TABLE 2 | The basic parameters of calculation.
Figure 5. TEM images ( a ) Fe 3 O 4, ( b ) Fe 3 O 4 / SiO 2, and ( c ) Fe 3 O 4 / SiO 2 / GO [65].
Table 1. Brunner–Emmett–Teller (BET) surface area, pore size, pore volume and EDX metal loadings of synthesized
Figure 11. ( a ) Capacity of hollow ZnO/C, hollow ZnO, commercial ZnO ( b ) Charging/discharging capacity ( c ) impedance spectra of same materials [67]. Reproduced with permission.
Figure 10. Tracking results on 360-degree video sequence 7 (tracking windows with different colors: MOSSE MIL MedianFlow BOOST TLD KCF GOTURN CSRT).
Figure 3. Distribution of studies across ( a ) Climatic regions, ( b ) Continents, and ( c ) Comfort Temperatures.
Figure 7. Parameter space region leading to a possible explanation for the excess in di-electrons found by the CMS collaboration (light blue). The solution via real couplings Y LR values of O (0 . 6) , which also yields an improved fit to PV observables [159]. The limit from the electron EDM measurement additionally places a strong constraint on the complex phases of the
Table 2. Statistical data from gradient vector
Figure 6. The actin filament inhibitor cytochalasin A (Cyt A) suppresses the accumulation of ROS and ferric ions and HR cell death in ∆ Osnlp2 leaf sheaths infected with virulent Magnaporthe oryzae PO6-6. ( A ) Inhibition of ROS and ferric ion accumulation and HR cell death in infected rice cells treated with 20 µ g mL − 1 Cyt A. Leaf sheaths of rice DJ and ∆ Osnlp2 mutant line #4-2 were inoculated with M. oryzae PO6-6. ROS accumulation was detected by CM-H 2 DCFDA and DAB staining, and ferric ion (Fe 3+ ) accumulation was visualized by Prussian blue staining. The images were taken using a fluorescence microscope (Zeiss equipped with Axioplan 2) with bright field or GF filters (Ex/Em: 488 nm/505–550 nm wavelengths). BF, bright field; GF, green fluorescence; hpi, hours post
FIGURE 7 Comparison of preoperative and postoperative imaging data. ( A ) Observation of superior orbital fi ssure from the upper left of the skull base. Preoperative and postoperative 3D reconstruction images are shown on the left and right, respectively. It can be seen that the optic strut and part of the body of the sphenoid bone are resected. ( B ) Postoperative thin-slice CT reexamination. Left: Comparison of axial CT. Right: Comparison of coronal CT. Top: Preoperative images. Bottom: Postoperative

- _TASK DIRECTIONS_
No line may be left out; the records are to be transcribed in full.

- _EXPECTED ANSWER_
TABLE 2 | The basic parameters of calculation.
Figure 5. TEM images ( a ) Fe 3 O 4, ( b ) Fe 3 O 4 / SiO 2, and ( c ) Fe 3 O 4 / SiO 2 / GO [65].
Table 1. Brunner–Emmett–Teller (BET) surface area, pore size, pore volume and EDX metal loadings of synthesized
Figure 11. ( a ) Capacity of hollow ZnO/C, hollow ZnO, commercial ZnO ( b ) Charging/discharging capacity ( c ) impedance spectra of same materials [67]. Reproduced with permission.
Figure 10. Tracking results on 360-degree video sequence 7 (tracking windows with different colors: MOSSE MIL MedianFlow BOOST TLD KCF GOTURN CSRT).
Figure 3. Distribution of studies across ( a ) Climatic regions, ( b ) Continents, and ( c ) Comfort Temperatures.
Figure 7. Parameter space region leading to a possible explanation for the excess in di-electrons found by the CMS collaboration (light blue). The solution via real couplings Y LR values of O (0 . 6) , which also yields an improved fit to PV observables [159]. The limit from the electron EDM measurement additionally places a strong constraint on the complex phases of the
Table 2. Statistical data from gradient vector
Figure 6. The actin filament inhibitor cytochalasin A (Cyt A) suppresses the accumulation of ROS and ferric ions and HR cell death in ∆ Osnlp2 leaf sheaths infected with virulent Magnaporthe oryzae PO6-6. ( A ) Inhibition of ROS and ferric ion accumulation and HR cell death in infected rice cells treated with 20 µ g mL − 1 Cyt A. Leaf sheaths of rice DJ and ∆ Osnlp2 mutant line #4-2 were inoculated with M. oryzae PO6-6. ROS accumulation was detected by CM-H 2 DCFDA and DAB staining, and ferric ion (Fe 3+ ) accumulation was visualized by Prussian blue staining. The images were taken using a fluorescence microscope (Zeiss equipped with Axioplan 2) with bright field or GF filters (Ex/Em: 488 nm/505–550 nm wavelengths). BF, bright field; GF, green fluorescence; hpi, hours post
FIGURE 7 Comparison of preoperative and postoperative imaging data. ( A ) Observation of superior orbital fi ssure from the upper left of the skull base. Preoperative and postoperative 3D reconstruction images are shown on the left and right, respectively. It can be seen that the optic strut and part of the body of the sphenoid bone are resected. ( B ) Postoperative thin-slice CT reexamination. Left: Comparison of axial CT. Right: Comparison of coronal CT. Top: Preoperative images. Bottom: Postoperative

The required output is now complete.